Periodic oscillations in loss function

I’m training a CNN on ImageNet, and I’m seeing some odd, periodic oscillations in my loss function. The curve looks generally correct, but you can see clear oscillations as the curve flattens out. I’m capturing the loss every 100 mini batches, and since my batch size is 128 and my training set is ~100k images, this means that it takes 10 steps to go through the data. So the periodicity I see here is that the loss increases over the course of 10 steps, and then drops suddenly at the start of a new epoch and then progressively increases until the next epoch is reached.

My training code is below. I’m resetting the “running_loss” to zero at the beginning of each epoch, and at the end of every set of 100 mini-batches. Does anyone have any perspective here? I don’t know whether I’m doing something wrong in the way I’m computing/collecting the loss, or if there’s something more fundamental wrong with my model.

alexnet = AlexNetPyTorch(NUM_CLASSES) # My model class
alexnet = alexnet.to(device)
loss_fn = nn.CrossEntropyLoss()
optimizer = optim.Adam(params=alexnet.parameters(), lr=3.0e-4, weight_decay=5.0e-4)

train_data = ImageDataset(train_file_list, transform=transform)        
train_data_loader = DataLoader(train_data, batch_size=128, shuffle=True, num_workers=4)

history = {}
history['loss'] = []
history['val_loss'] = []
history['accuracy'] = []
history['val_accuracy'] = []
step_increment = 100
for epoch in range(30):
    
    running_loss = 0.0 # accumulate loss over over all mini batches for a single epoch
    running_val_loss = 0.0
    
    for step, data in enumerate(train_data_loader):
        alexnet.train()
        X_train, y_train = data
        X_train = X_train.to(device)
        y_train = y_train.to(device)

        # forward + backward + optimize
        y_pred = alexnet(X_train)
        loss = loss_fn(y_pred, y_train)
        
        # zero the parameter gradients
        optimizer.zero_grad()
        
        loss.backward()
        optimizer.step()

        # print statistics
        running_loss += loss.item()
        
        if step % step_increment == step_increment-1:    # print every 100 mini-batches
        
            # Compute validation loss
            with torch.no_grad():
                alexnet.eval()

                _, preds = torch.max(y_pred,1)
                train_accuracy = torch.sum(preds == y_train).item()/len(y_train)

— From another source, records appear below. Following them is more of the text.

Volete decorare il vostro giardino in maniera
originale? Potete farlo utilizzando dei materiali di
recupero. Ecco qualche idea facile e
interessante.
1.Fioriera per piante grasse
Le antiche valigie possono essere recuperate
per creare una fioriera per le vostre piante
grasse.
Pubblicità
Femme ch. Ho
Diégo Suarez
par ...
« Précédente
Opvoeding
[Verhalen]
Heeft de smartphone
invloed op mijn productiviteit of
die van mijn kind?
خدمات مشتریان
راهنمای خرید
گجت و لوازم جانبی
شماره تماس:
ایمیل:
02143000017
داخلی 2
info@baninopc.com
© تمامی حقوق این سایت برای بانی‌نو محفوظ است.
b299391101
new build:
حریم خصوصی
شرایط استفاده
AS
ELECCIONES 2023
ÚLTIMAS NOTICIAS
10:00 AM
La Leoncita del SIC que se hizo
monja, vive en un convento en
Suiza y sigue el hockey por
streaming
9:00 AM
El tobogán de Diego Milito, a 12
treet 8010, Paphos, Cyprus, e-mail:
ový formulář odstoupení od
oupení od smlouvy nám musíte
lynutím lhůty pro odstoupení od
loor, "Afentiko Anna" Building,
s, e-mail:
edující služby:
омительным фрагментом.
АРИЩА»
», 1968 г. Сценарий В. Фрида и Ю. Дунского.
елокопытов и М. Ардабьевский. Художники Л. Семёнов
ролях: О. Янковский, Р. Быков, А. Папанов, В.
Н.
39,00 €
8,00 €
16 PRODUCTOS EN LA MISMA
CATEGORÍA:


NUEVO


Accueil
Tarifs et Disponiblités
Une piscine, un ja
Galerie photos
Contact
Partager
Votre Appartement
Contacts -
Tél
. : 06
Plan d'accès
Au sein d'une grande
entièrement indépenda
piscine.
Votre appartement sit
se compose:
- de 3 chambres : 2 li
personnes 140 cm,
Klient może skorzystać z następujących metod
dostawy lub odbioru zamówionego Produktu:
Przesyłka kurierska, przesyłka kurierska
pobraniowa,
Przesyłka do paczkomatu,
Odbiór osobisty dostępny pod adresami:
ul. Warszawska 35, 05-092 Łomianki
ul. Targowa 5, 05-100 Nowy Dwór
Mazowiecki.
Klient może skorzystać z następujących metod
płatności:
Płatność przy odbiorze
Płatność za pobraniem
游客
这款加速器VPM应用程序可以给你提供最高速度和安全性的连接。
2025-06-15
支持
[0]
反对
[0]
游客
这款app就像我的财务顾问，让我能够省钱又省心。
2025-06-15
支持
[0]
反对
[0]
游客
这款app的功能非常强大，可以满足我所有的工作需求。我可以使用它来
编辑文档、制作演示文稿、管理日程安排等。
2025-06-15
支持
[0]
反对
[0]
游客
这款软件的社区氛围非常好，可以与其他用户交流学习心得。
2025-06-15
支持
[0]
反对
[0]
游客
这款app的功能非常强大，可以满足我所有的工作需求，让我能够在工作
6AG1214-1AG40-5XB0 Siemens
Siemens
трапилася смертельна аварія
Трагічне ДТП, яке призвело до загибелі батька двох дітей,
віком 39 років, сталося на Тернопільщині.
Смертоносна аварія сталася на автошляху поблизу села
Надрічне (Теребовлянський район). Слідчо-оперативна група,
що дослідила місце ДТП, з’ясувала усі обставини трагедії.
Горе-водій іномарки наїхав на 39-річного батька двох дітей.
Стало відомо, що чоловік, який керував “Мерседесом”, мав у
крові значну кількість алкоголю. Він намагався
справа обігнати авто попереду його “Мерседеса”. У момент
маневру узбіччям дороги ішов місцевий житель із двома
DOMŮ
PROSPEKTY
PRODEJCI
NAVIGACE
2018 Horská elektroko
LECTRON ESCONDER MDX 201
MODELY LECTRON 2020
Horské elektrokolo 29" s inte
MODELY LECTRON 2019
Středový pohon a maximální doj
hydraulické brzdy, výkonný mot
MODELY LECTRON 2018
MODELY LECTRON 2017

                X_val, y_val = validation_data
                X_val = X_val.to(device)
                y_val = y_val.to(device)
                y_pred = alexnet(X_val)
                val_loss = loss_fn(y_pred, y_val).item()

                _, preds = torch.max(y_pred,1)
                val_accuracy = torch.sum(preds == y_val).item()/len(y_val)

                history['loss'].append(np.mean(running_loss/step_increment))
                history['accuracy'].append(train_accuracy)
                history['val_accuracy'].append(val_accuracy)
                history['val_loss'].append(val_loss)

                print('[%d, %5d] loss: %.3f acc: %.3f val loss: %.3f val acc: %.3f' %
                      (epoch + 1, step+1, running_loss/step_increment, train_accuracy, val_loss, val_accuracy))
                
                running_loss = 0.0

Are you shuffling the data?
If not, this might explain these oscillations, e.g. if “harder” samples are near the end.

Yes, I am shuffling the data. My data loader is defined like so:

train_data = ImageDataset(train_file_list, transform=transform)        
train_data_loader = DataLoader(train_data, batch_size=128, shuffle=True, num_workers=4)

Any other ideas out there? I’d love a second opinion.